For native ZfQQR and each protein variant, the equilibrium dissociation constant was measured using surface plasmon resonance (Fig. 3a). The KD for the ZfFVLL and Zf2×FVLL zinc fingers was above 5000 nM and could not be measured using this method because the proteins were aggregating in the assay buffer at concentrations above 2 µM. This result of binding analysis and the sequencing results obtained from selection using a panel of 64 substrates as well as the negative control, support the explanation that the input library bias along with insufficient selection pressure hampered the biopanning. It is most likely that the selected variants result from the background nonspecific binding of phage particles to the streptavidin-coated wells.

Fig. 3
figure 3

Relative binding of the sequence 5ʹGGGGAAGAA3ʹ by ZfQQR and variants. a Binding affinity measured using surface plasmon resonance on BIAcore 3000 instrument. b The equilibrium dissociation constants (KD) were obtained from global fitting of the results of affinity measurement using the ones site saturation model. c Relative binding in the presence of dsDNA competitor in 100-fold molar excess. 100% is the binding of ZfQQR to substrate with 5ʹGGGGAAGAA3ʹ sequence

The KD of the ZfTRERN and ZfNQMMRK variants was slightly higher than the ZfQQR (Fig. 3b). However, when the motifs were repeated in the Zfm1–Zfm2 linker, the variants had tenfold and 40-fold higher KD than the single motif variants. This result indicates that the engineering of linkers is localization specific and their optimization should be performed separately for each one.

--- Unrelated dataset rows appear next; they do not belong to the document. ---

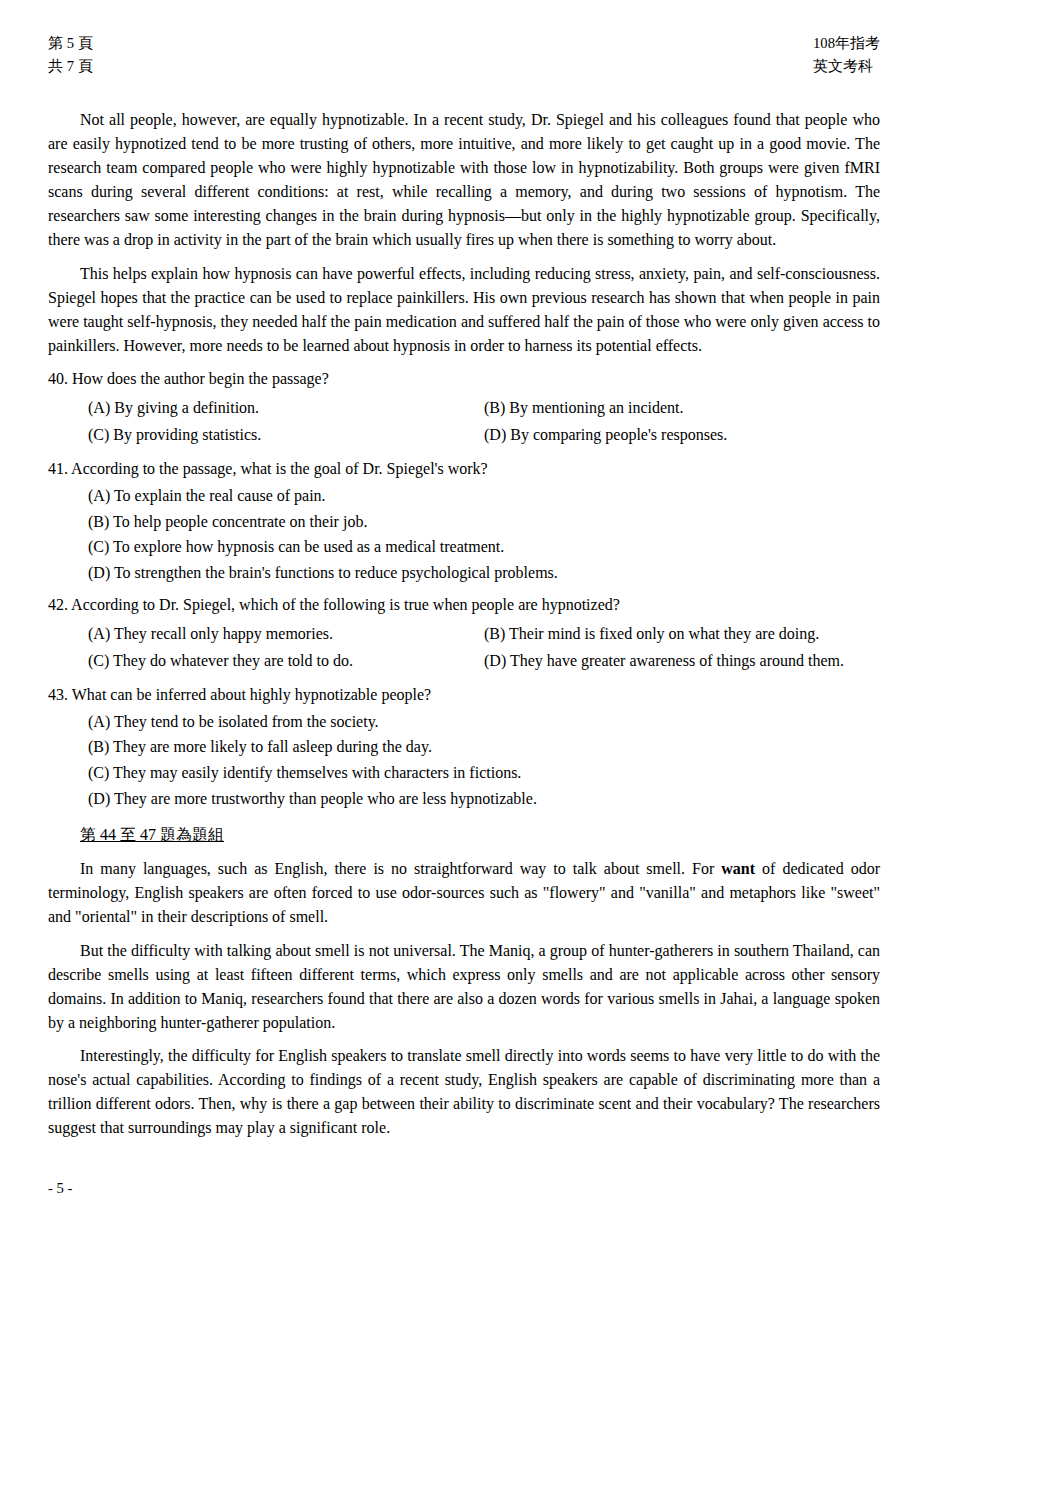第 5 頁
共 7 頁
108年指考
英文考科
Not all people, however, are equally hypnotizable. In a recent study, Dr. Spiegel and his colleagues found that people who are easily hypnotized tend to be more trusting of others, more intuitive, and more likely to get caught up in a good movie. The research team compared people who were highly hypnotizable with those low in hypnotizability. Both groups were given fMRI scans during several different conditions: at rest, while recalling a memory, and during two sessions of hypnotism. The researchers saw some interesting changes in the brain during hypnosis—but only in the highly hypnotizable group. Specifically, there was a drop in activity in the part of the brain which usually fires up when there is something to worry about.
This helps explain how hypnosis can have powerful effects, including reducing stress, anxiety, pain, and self-consciousness. Spiegel hopes that the practice can be used to replace painkillers. His own previous research has shown that when people in pain were taught self-hypnosis, they needed half the pain medication and suffered half the pain of those who were only given access to painkillers. However, more needs to be learned about hypnosis in order to harness its potential effects.
40. How does the author begin the passage?
(A) By giving a definition.
(B) By mentioning an incident.
(C) By providing statistics.
(D) By comparing people's responses.
41. According to the passage, what is the goal of Dr. Spiegel's work?
(A) To explain the real cause of pain.
(B) To help people concentrate on their job.
(C) To explore how hypnosis can be used as a medical treatment.
(D) To strengthen the brain's functions to reduce psychological problems.
42. According to Dr. Spiegel, which of the following is true when people are hypnotized?
(A) They recall only happy memories.
(B) Their mind is fixed only on what they are doing.
(C) They do whatever they are told to do.
(D) They have greater awareness of things around them.
43. What can be inferred about highly hypnotizable people?
(A) They tend to be isolated from the society.
(B) They are more likely to fall asleep during the day.
(C) They may easily identify themselves with characters in fictions.
(D) They are more trustworthy than people who are less hypnotizable.
第 44 至 47 題為題組
In many languages, such as English, there is no straightforward way to talk about smell. For want of dedicated odor terminology, English speakers are often forced to use odor-sources such as "flowery" and "vanilla" and metaphors like "sweet" and "oriental" in their descriptions of smell.
But the difficulty with talking about smell is not universal. The Maniq, a group of hunter-gatherers in southern Thailand, can describe smells using at least fifteen different terms, which express only smells and are not applicable across other sensory domains. In addition to Maniq, researchers found that there are also a dozen words for various smells in Jahai, a language spoken by a neighboring hunter-gatherer population.
Interestingly, the difficulty for English speakers to translate smell directly into words seems to have very little to do with the nose's actual capabilities. According to findings of a recent study, English speakers are capable of discriminating more than a trillion different odors. Then, why is there a gap between their ability to discriminate scent and their vocabulary? The researchers suggest that surroundings may play a significant role.
- 5 -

In order to determine if the zinc finger variants were improved in their ability to discriminate between the DNA–RNA hybrids over dsDNA, their relative binding to the substrate with the 5′GGGGAAGAA3′ sequence in the presence of 100-fold excess of a dsDNA competitor (containing the 5′GGGGAAGAA3′ sequence) was measured using nitrocellulose filter binding assay. All single motif and double motif variants displayed at least twofold higher relative binding of the DNA–RNA hybrid than the original ZfQQR (Fig. 3c). Although the variants display a higher KD than the ZfQQR, their selectivity for DNA–RNA hybrids over dsDNA improved. It might indicate that further optimization of preference for DNA–RNA hybrid vs. dsDNA binding is achievable and that it is distinct from optimization of the sequence selectivity.

Limitations

Sequence bias in the Zfm2 input library resulted in overrepresentation of the P, F, L and V codons. The number of phage particles obtained after in vitro packaging was insufficient to represent all the possible codon combinations in the theoretical library. Affinity binding measurements using surface plasmon resonance were done as single experiments.